Wild Fisheries Reform

The Scottish Government have issued a press release relating to Wild Fisheries Reform


Fisheries Management Scotland have welcomed the clarity provided by the Cabinet Secretary’s recent statement on wild fisheries reform.

Dr Alan Wells, Fisheries Management Scotland Chief Executive said: “It is clear that resourcing a reformed system of fisheries management remains the key barrier to progress. We have consistently highlighted that the current fisheries management system is underfunded. The proposed broadening of the scope of management to an all-species remit, and the associated greater demand on enforcement activity was always going to require additional funding streams to progress.

“It is important to emphasise that the fisheries management sector has diverted significant resources towards contributing to the reform process to date. The Stakeholder Reference Group, and the five specific working groups established to inform the process, have all benefited from significant input and investment of time from across our community.

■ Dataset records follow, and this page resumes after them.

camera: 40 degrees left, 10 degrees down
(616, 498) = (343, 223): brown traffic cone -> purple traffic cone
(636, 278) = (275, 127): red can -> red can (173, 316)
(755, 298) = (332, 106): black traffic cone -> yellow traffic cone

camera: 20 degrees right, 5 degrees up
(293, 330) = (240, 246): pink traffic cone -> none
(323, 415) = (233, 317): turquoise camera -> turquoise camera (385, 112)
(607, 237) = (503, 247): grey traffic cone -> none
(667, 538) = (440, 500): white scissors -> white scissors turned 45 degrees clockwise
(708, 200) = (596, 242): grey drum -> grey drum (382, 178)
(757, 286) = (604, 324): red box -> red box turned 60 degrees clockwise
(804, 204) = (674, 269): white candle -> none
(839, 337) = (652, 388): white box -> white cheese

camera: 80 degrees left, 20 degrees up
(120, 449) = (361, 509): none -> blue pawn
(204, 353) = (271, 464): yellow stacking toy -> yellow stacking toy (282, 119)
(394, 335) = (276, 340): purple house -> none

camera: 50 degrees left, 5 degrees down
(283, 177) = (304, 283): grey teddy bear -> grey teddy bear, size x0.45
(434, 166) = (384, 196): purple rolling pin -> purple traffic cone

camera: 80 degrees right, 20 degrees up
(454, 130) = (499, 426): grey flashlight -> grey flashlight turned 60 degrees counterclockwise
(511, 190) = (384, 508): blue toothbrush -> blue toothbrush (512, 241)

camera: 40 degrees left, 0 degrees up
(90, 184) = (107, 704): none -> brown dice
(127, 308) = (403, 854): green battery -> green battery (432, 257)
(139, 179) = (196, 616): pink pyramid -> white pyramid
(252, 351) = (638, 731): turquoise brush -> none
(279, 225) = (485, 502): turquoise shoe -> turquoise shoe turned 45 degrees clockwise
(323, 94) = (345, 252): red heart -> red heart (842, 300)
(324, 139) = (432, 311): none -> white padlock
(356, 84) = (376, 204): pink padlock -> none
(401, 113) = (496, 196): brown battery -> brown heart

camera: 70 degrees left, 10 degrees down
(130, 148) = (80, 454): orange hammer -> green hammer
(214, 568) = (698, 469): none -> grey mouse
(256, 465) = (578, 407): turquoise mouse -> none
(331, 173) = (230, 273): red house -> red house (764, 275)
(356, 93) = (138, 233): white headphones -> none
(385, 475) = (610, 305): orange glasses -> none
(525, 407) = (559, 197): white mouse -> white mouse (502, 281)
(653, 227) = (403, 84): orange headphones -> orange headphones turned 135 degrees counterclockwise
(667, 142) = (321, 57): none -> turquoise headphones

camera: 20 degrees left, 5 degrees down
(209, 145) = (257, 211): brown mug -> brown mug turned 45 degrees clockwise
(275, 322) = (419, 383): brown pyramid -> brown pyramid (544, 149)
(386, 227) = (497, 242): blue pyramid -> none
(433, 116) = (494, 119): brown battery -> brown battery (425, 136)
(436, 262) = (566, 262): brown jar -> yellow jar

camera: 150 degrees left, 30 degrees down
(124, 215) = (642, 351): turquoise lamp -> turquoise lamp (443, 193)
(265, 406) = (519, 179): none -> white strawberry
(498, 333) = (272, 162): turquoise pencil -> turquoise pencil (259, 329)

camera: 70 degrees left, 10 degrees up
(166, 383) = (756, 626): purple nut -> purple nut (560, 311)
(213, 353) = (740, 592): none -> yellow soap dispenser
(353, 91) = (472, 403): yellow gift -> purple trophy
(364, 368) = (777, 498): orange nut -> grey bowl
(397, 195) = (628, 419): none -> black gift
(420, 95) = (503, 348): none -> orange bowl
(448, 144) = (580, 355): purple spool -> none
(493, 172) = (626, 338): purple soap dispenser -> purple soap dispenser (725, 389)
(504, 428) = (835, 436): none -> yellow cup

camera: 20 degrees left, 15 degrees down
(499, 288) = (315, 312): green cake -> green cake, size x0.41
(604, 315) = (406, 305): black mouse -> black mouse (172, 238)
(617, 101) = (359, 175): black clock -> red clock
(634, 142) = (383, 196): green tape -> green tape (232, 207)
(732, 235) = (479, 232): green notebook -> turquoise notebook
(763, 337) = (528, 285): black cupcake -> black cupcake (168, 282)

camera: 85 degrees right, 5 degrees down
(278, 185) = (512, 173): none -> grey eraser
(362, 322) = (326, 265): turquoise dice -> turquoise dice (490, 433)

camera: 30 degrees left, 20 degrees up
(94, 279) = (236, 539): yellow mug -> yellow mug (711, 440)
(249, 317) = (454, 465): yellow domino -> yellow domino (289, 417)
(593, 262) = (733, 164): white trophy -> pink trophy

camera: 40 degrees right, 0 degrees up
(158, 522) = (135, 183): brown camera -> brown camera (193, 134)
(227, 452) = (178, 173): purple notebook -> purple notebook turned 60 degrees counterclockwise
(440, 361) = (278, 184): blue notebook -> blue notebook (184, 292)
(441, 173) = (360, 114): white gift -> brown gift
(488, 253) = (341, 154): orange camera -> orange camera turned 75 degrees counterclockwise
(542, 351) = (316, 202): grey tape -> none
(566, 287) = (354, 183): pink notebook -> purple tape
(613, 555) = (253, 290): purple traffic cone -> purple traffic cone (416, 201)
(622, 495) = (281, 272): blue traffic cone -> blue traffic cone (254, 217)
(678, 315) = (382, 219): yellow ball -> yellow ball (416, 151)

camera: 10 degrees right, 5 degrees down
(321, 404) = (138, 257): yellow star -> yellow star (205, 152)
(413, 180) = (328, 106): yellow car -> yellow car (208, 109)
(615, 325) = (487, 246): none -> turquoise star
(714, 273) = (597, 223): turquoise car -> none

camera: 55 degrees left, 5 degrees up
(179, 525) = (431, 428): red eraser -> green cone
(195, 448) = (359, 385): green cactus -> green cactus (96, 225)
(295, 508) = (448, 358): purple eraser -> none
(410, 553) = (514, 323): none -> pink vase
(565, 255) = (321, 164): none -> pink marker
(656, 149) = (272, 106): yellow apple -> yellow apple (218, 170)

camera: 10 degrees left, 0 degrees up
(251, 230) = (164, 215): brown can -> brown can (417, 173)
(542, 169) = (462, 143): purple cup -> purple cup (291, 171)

This also represents a significant opportunity cost as that time was diverted from other activities.

“We retain an ambition to ensure that Scotland maintains and builds upon its world class fisheries. Central to this is a need to encourage and develop participation in angling for all ages.

“We remain committed to working constructively with the Scottish Government to ensure that the considerable work undertaken by our community to date was not in vain. We hope that a re-focused programme of reform will present us with an opportunity to look afresh at the progress made to date, and prioritise those elements of the reform process that offer the greatest benefits to fisheries management. Ideally this process will result in a system through which local management is empowered and supported to achieve the best outcomes for fish and fisheries.

“We also consider that this is an opportune moment for Scottish Ministers to focus efforts on the wide range of pressures currently facing Scotland’s fish and fisheries. Most of these pressures are out with the control of fishery managers but may have a significant negative impact, particularly on our iconic and famous salmon and sea trout fisheries.”